Fusee-chinoiseC’est à un exercice spatial très délicat que s’est livrée la Chine, le 19 août dernier. Un véritable exploit. On n’a pas pour autant sorti les tambours ni les trompettes comme lorsque le premier cosmonaute de l’Empire du milieu, Yang Liwei, est parti dans l’espace le 15 octobre 2003. Cela n’a pas été non plus le grand tintamarre du 11 janvier 2007, jour où un missile balistique chinois est allé détruire un vieux satellite météorologique (lui aussi chinois), produisant du même coup une bonne dose de débris en orbite et montrant surtout au monde que la guerre des étoiles comptait un nouveau joueur, asiatique. Non, cette fois, la discrétion la plus absolue était de rigueur. Et, pour que cette scène ne demeure pas dans la confidentialité feutrée appréciée des Chinois, il a fallu la curiosité d’Igor Lissov. En analysant les données publiques fournies par l’armée américaine, ce spécialiste russe du spatial s’est aperçu que le satellite chinois SJ-12, lancé le 15 juin, avait progressivement gagné l’orbite d’un de ses cousins, SJ-06F (qui date, lui, de 2008), et s’en était rapproché si près, moins de 200 mètres, que l’on pouvait qualifier cette manœuvre de rendez-vous dans l’espace.

Un rendez-vous entre deux satellites, complètement automatique, sans contrôle humain à distance. Des analyses approfondies des orbites laissent aujourd’hui penser que les deux engins se sont même touchés. Comme l’a déclaré au New Scientist Brian Weeden, consultant dans le domaine spatial pour la Secure World Foundation,  “pour autant que je sache, c’est la première fois qu’un autre pays que les Etats-Unis effectue un rendez-vous rapproché qui ne soit pas dans le contexte d’une station spatiale. C’est une étape importante dans le développement de la technologie des Chinois et de leur capacité à opérer dans l’espace.”

Une question se pose tout de même. S’agit-il juste d’un exploit technique, d’une simple étape obligatoire avant que ne commence, en 2011, la construction de la station spatiale chinoise (vue d’artiste ci-dessous) ?

Station-spatiale-chinoiseSi nous vivions dans le monde des Bisounours, sans doute répondrait-on par l’affirmative. Ou peut-être chercherait-on un autre usage civil à ce genre de savoir-faire comme le nettoyage des déchets spatiaux, la mise hors orbite des vieux satellites ou un entraînement pour de futurs ravitaillements en orbite.

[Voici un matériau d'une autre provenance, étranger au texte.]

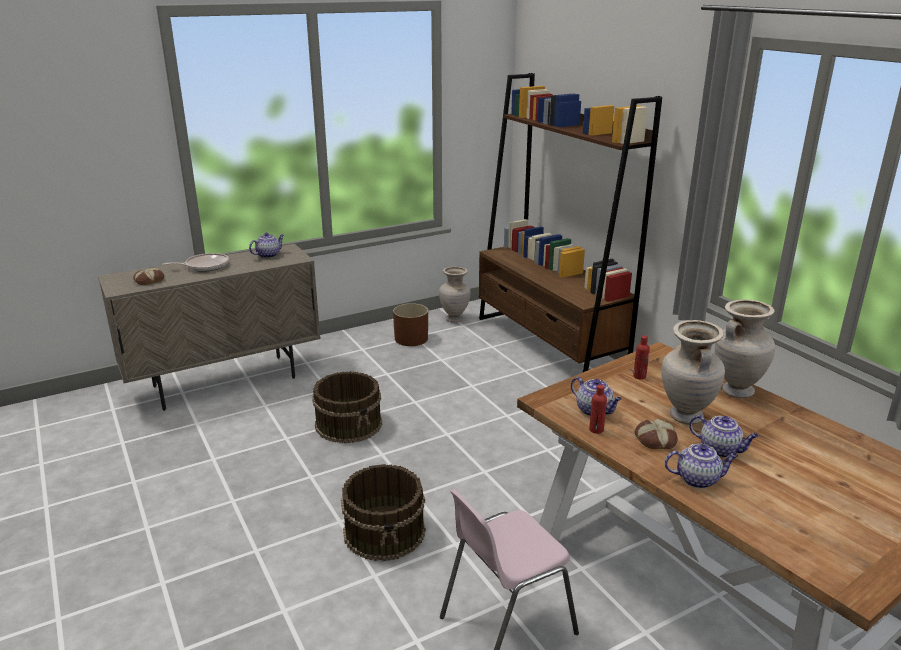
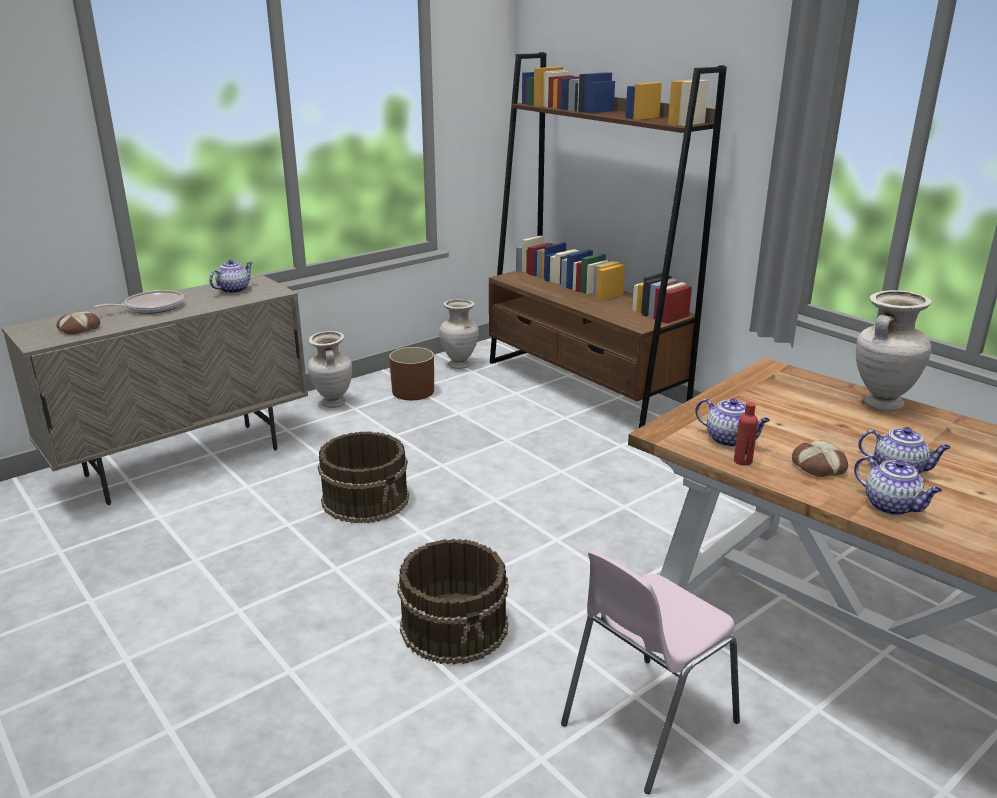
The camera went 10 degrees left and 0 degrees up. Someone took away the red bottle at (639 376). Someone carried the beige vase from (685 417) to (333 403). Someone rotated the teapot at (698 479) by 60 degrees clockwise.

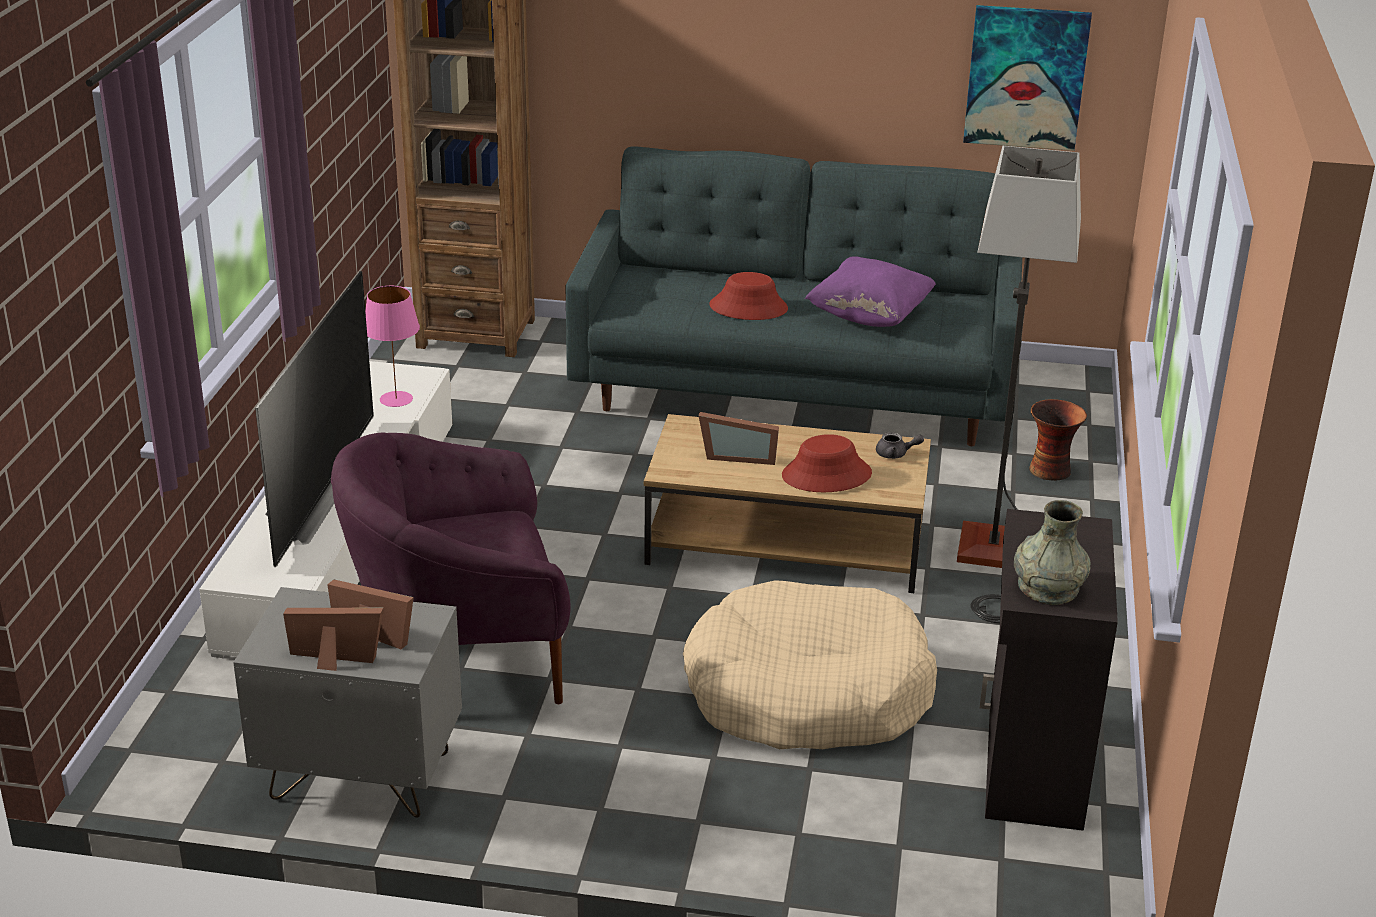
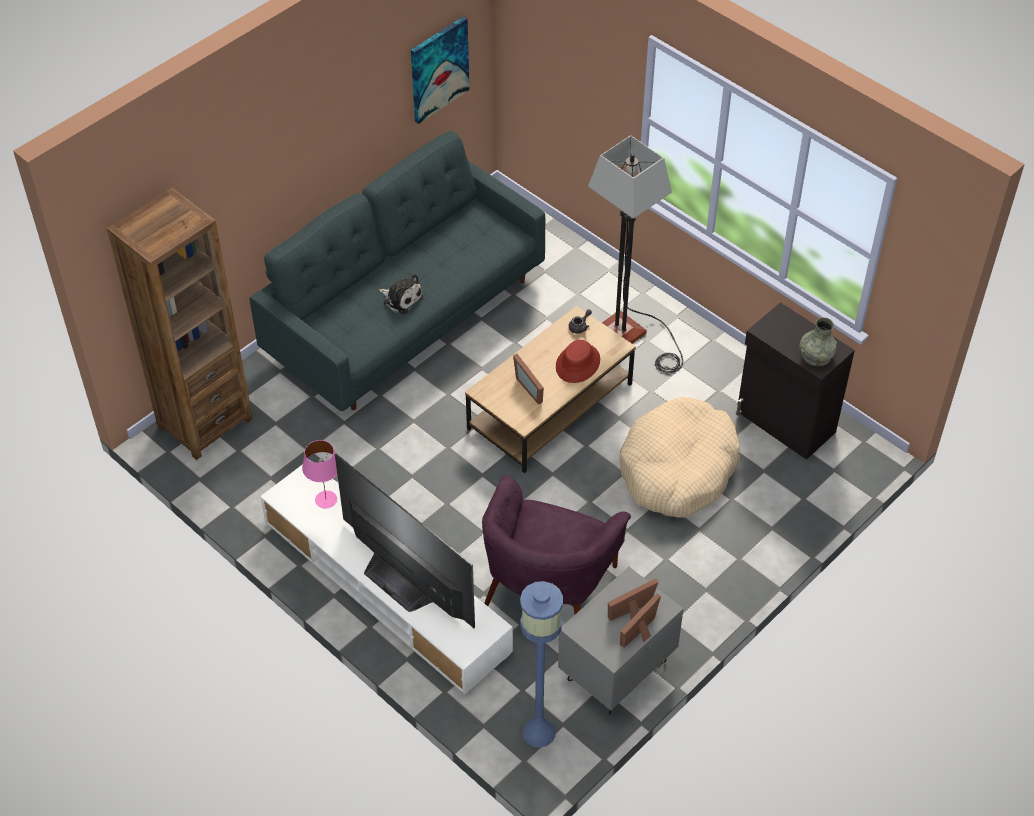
The camera went 55 degrees left and 20 degrees up. Someone rotated the picture frame at (738 456) by 105 degrees clockwise. Someone swapped the red hat at (748 307) for the plush toy at (401 299). Someone took away the purple pillow at (869 316). Someone took away the vase at (1051 470). Someone put down the blue floor lamp at (538 732).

Mais nous ne vivons pas dans le monde des Bisounours et le silence de Pékin sur le rendez-vous du 19 août suggère une autre possibilité, militaire celle-là : l’inspection, voire la destruction, de satellites “ennemis”. Quelques indices vont dans ce sens. D’une part, les engins utilisés pour ce rendez-vous, SJ-12 et SJ-06F, font partie d’une classe de satellites officiellement dédiés à la science, mais comme aucun chercheur n’a jamais publié d’article scientifique avec leurs données il est probable qu’ils soient consacrés à la collecte de signaux électroniques émanant de satellites étrangers. D’autre part, l’orbite choisie n’est pas anodine puisque c’est celle dédiée à l’observation de la Terre. Et qui dit observation dit satellites espions…

Parano ? Brian Weeden ne croit pas vraiment à ce scénario militaire mais il serait plus rassuré si les intentions chinoises étaient clairement affichées : “Si le but [des Chinois] était bienveillant, alors pourquoi ont-ils été si silencieux sur le sujet ? Si ce genre d’activité est fait en secret, si on les fait sans une certaine transparence, alors cela peut créer une perception erronée.” Belle litote. Interrogé par Wired, James Oberg, un ancien ingénieur de la NASA spécialisé dans les rendez-vous en orbite, voit dans cette affaire un coup d’intox’ à trois bandes : “Cela pourrait être simplement un jeu psychologique. Ils n’ont pas besoin d’attaquer les installations spatiales américaines – ils doivent juste nous faire croire qu’ils en sont capables.” Dans la grande course à la conquête spatiale, la Chine n’est pas partie la première mais elle refait rapidement son retard. Et beaucoup sont prêts à parier que le prochain drapeau qu’un homme plantera sur la Lune n’aura pas cinquante étoiles comme le précédent mais cinq. Jaunes, sur fond rouge.